One for the endless head pain which would cause her to collapse into a state of immobility,
and purge of everything in her stomach for days on end.
She was convinced that she had taken on the tumor, which had killed her father.
In the midst of the excruciating pain, she wished it,
begged for it to be true.
She was in early grade school then.
The ghosts she shared her life with were not the haunting kind.
No, they did not rattle chains or move soup cans across counters.
They did not leave cold spots on floors or rise like mist over mossy glens.
Her ghosts followed her inside of her mind and brought her sleepless nights and tortured days
where distractions like tree frogs climbing effortlessly up glass panels were barely enough to protect her from the real people of the world who would see her fear and her pain and contribute, gladly, to it.
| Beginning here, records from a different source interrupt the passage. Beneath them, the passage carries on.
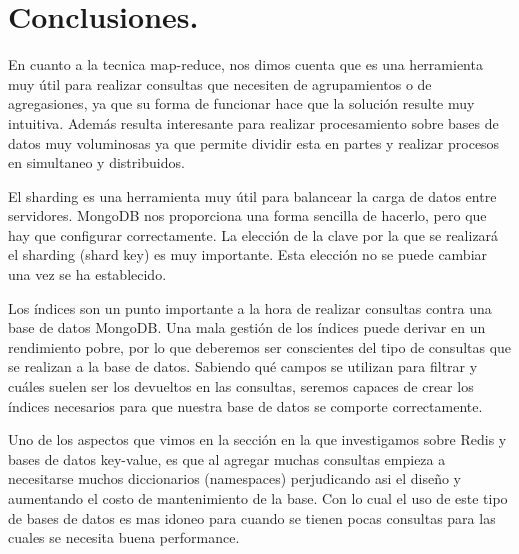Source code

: \section{Conclusiones.}
En cuanto a la tecnica map-reduce, nos dimos cuenta que es una herramienta muy útil para realizar consultas que necesiten de agrupamientos o de agregasiones, ya que su forma de funcionar hace que la solución resulte muy intuitiva. Además resulta interesante para realizar procesamiento sobre bases de datos muy voluminosas ya que permite dividir esta en partes y realizar procesos en simultaneo y distribuidos.

El sharding es una herramienta muy útil para balancear la carga de datos entre servidores. MongoDB nos proporciona una forma sencilla de hacerlo, pero que hay que configurar correctamente. La elección de la clave por la que se realizará el sharding (shard key) es muy importante. Esta elección no se puede cambiar una vez se ha establecido.

Los índices son un punto importante a la hora de realizar consultas contra una base de datos MongoDB. Una mala gestión de los índices puede derivar en un rendimiento pobre, por lo que deberemos ser conscientes del tipo de consultas que se realizan a la base de datos. Sabiendo qué campos se utilizan para filtrar y cuáles suelen ser los devueltos en las consultas, seremos capaces de crear los índices necesarios para que nuestra base de datos se comporte correctamente.

Uno de los aspectos que vimos en la sección en la que investigamos sobre Redis y bases de datos key-value, es que al agregar muchas consultas empieza a necesitarse muchos diccionarios (namespaces) perjudicando asi el diseño y aumentando el costo de mantenimiento de la base. Con lo cual el uso de este tipo de bases de datos es mas idoneo para cuando se tienen pocas consultas para las cuales se necesita buena performance.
They would, these ghosts, mock her in her sleep,
and if she did not sleep they would mock her on the streets,
on the buses,
in the classrooms,
in the mirror.
Collapsing, shutting down, succumbing.
Joining forces with, medicating, hospitalizing.
Seeking a higher power to combat the enemy.
Even though He watched her as she writhed in pain, begging to be taken.
Pleading with Him, in desperate tears, to end the torture, the agony.
Not understanding why and what she did to deserve such punishment.
Seeking a higher power to exterminate the ghosts.
The ghosts that did not rattle chains, move soup cans across counters, leave cold spots on floors or rise like mist over mossy glens.